MichaelD · Posted 06-16-2010 02:07 PM

Well the output of:
proc sql;
create table VarListVars as
select varnum, name
from dictionary.columns
where memname = &DATASET.;
quit;

is a 2 column dataset with variables varnum and name of the variables from &DATASET.
So observation i in the new data set VarListVar is varnum=i name='whatever the ith variable of &DATASET is named'

My problem is I have hundreds of variables and of those I have about 100-200 I need to keep. Its impractical to type out all the variable names I want to keep or delete since this will lead to errors. Its not as error prone for me to type out a vector of variable numbers I want to keep though. And that's what I'd like to change my macro to be able to do.

Since the output VarListVars is a list of all variables and their corresponding varnum I can (semi) easily scan the list for the variables I want to delete or keep

Flip · Posted 06-16-2010 02:22 PM

Since you are creating the valistvars table, why not edit that table removing the variables you want to drop, then create a macro variable containing the remaining names with an into clause then using that macro variable in a keep statement?

select name into :keepnam from varlistvars ...

data ;
set original;
keep ( &keepnam);

MichaelD · Posted 06-16-2010 02:43 PM

I actually didn't think of that, I'm a very hands off user. It definitely works. Thanks.

But I would still like to implement using a vector of variable numbers if anyone else comes up with an idea. The thing is deleting by hand is not very repeatable. Sure, I can export the dataset so I can reuse the list of variables it but if don't have access to that file I'd be stuck recreating what I need.

Or worse, I may pass on my final code (not this macro) and someone might not know how to use the files which give the VarList strings

ArtC · Posted 06-16-2010 03:05 PM

Here is a way to retrieve variable names based on variable numbers in a DATA step. The OPEN, VARNAME, and CLOSE functions adapt very well to the macro language as well.

[pre]
data varnums;
number = 1; output varnums;
number = 4; output varnums;
run;

data _null_;
length namelist $500;
dsid = open('sashelp.class');
do until (done);
set varnums end=done;
vname = varname(dsid,number);
put vname=;
namelist = catx(' ',namelist,vname);
end;
call symputx('namelist',namelist);
rc = close(dsid);
stop;
run;
%put namelist &namelist;
[/pre]

Peter_C · Posted 06-16-2010 05:35 PM

MichaelD
to make a solution "repeatable" would be quite simple --- if --- you have a simple rule for inclusion or exclusion of the columns
--- or you have a data set model (having just the columns you want on your final table)

Are you in either of these situations?

PeterC

data_null__ · Posted 06-16-2010 04:48 PM

I believe the IN operator provide the functionally you seek.

■ Stated task:
According to the forum thread, which functions adapt very well to the macro language?

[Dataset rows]

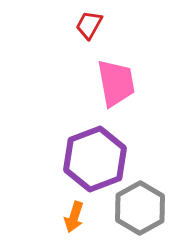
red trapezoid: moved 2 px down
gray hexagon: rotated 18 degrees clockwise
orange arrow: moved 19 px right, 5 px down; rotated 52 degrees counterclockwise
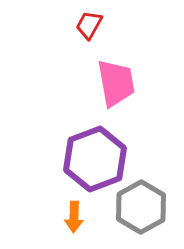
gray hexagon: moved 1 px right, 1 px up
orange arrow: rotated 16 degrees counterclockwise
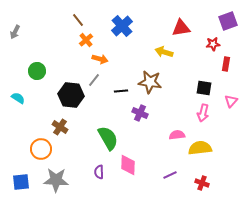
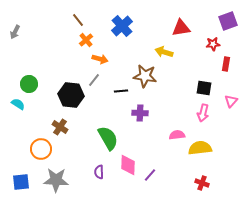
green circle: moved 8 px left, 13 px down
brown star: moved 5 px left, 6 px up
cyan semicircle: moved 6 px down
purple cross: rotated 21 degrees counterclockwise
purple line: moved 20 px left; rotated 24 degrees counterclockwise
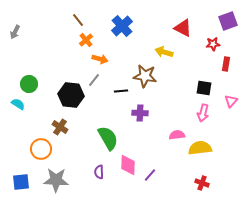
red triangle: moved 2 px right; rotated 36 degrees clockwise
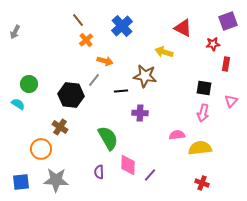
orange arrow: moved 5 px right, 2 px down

■ Answer to the problem:
The OPEN, VARNAME, and CLOSE functions.